L’ancien membre du gouvernement insiste aussi sur l’importance de la valeur des productions : « retrouver cette notion est un combat primordial ». Il se dit convaincu que « cette valeur va se sacraliser au fur et à mesure du temps. D’ici 5-10 ans, il ne sera plus possible, par exemple, pour un acheteur d’acquérir des matières premières ou des produits sans évoquer la question du carbone ».

Julien Denormandie a rappelé son adhésion à l’agriculture de conservation des sols : « je crois beaucoup en ce système. […] Le sol est notre allié, il est de bon ton de l’écouter et de le protéger ». « Il rend, en effet, de nombreux services écosystémiques, ajoute Diane Masure. On entend souvent que l’agricultrice est responsable de 19 % des émissions de GES, mais on oublie souvent de parler du stockage de carbone de l’air permis par la photosynthèse ». Sur son exploitation, l’agricultrice a réalisé un bilan carbone*, qui a révélé un stockage de 1,8 t CO2 eq/ha d’émissions nettes (4 t CO2 eq/ha stockées contre 2,2 t CO2 eq/ha d’émissions de GES).
« L’ACS n’est pas un cahier des charges »
Si l’ACS est un modèle vertueux, plusieurs agriculteurs engagés et présents lors de cette conférence regrettent toutefois le manque d’accompagnement et d’appui. « Les crédits carbone ne couvrent pas tous les coûts de la transition, comment convaincre nos voisins de se lancer aussi ? » Une question également reprise par le président de l’Apad : « les piliers de l’ACS sont au cœur des enjeux agricoles, environnementaux et sociétaux, mais pourquoi n’y a-t-il cette volonté politique de créer un cadre pour favoriser la recherche et des outils de développement ? Nous avons besoin d’un plan pour favoriser les recherches et la formation aussi ».

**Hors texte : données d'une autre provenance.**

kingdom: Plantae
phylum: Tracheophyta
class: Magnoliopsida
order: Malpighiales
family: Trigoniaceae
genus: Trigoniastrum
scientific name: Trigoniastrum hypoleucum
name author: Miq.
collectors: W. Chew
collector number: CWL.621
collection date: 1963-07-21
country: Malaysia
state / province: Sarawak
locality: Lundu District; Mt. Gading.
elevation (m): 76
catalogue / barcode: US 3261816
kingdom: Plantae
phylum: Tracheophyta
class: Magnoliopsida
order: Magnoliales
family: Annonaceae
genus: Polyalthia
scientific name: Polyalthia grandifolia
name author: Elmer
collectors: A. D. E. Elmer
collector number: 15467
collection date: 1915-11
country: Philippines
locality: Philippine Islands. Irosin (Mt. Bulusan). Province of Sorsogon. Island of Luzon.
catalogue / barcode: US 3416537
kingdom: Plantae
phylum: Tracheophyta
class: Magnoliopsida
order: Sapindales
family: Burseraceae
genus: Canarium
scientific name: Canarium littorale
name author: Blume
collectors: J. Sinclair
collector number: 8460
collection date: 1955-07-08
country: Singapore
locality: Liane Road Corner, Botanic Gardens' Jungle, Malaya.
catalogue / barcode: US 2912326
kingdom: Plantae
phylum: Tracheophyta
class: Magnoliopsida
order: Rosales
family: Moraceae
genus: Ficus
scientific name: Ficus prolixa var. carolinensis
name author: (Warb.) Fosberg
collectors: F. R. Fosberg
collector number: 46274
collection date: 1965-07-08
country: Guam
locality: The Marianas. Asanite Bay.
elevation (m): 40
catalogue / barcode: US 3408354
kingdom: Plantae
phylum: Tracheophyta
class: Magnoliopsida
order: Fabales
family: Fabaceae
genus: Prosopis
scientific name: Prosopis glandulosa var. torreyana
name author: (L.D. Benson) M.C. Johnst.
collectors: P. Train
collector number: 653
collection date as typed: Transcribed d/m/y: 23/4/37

Julien Denormandie dit « plaider coupable, la faute notamment à un manque de temps » lors de son mandat de ministre, mais soulève la « question importante de la détermination de l’agriculture de conservation des sols. Sur quels critères doit-on réellement se baser et doit-on être inclusif ou exclusif ? »
« L’ACS n’est pas un cahier des charges, mais plutôt un objectif de résultats, note François Mandin. L’ambition est que les sols soient couverts en permanence, qu’il y ait un minimum de perturbation mécanique des sols et une diversité des espèces. Il ne faut pas être dogmatique non plus, on a conscience qu’il faut tendre vers ces objectifs », conclut le président de l’Apad.